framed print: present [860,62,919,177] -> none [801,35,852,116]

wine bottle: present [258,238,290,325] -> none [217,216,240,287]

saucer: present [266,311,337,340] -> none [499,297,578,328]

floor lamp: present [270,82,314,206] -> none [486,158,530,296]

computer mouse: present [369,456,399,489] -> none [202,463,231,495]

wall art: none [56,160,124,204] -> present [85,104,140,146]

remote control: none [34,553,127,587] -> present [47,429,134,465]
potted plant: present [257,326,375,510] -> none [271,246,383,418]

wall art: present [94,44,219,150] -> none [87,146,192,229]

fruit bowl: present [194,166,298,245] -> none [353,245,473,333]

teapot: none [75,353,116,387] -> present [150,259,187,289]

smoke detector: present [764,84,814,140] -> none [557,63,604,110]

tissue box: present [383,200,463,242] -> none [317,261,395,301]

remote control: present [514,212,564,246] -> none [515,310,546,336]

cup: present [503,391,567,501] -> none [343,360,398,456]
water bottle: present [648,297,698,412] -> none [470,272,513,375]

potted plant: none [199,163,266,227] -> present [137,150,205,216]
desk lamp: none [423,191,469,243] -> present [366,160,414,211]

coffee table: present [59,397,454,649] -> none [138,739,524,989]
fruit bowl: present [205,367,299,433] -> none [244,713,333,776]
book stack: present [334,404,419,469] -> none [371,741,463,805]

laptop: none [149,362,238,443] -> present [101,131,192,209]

[What to produce] Write out exactly the lines above from the line with "saucer: present [266,311,337,340]" through the line with "potted plant: present", both of them included, and leave out all other lines.

[Task answer]
saucer: present [266,311,337,340] -> none [499,297,578,328]

floor lamp: present [270,82,314,206] -> none [486,158,530,296]

computer mouse: present [369,456,399,489] -> none [202,463,231,495]

wall art: none [56,160,124,204] -> present [85,104,140,146]

remote control: none [34,553,127,587] -> present [47,429,134,465]
potted plant: present [257,326,375,510] -> none [271,246,383,418]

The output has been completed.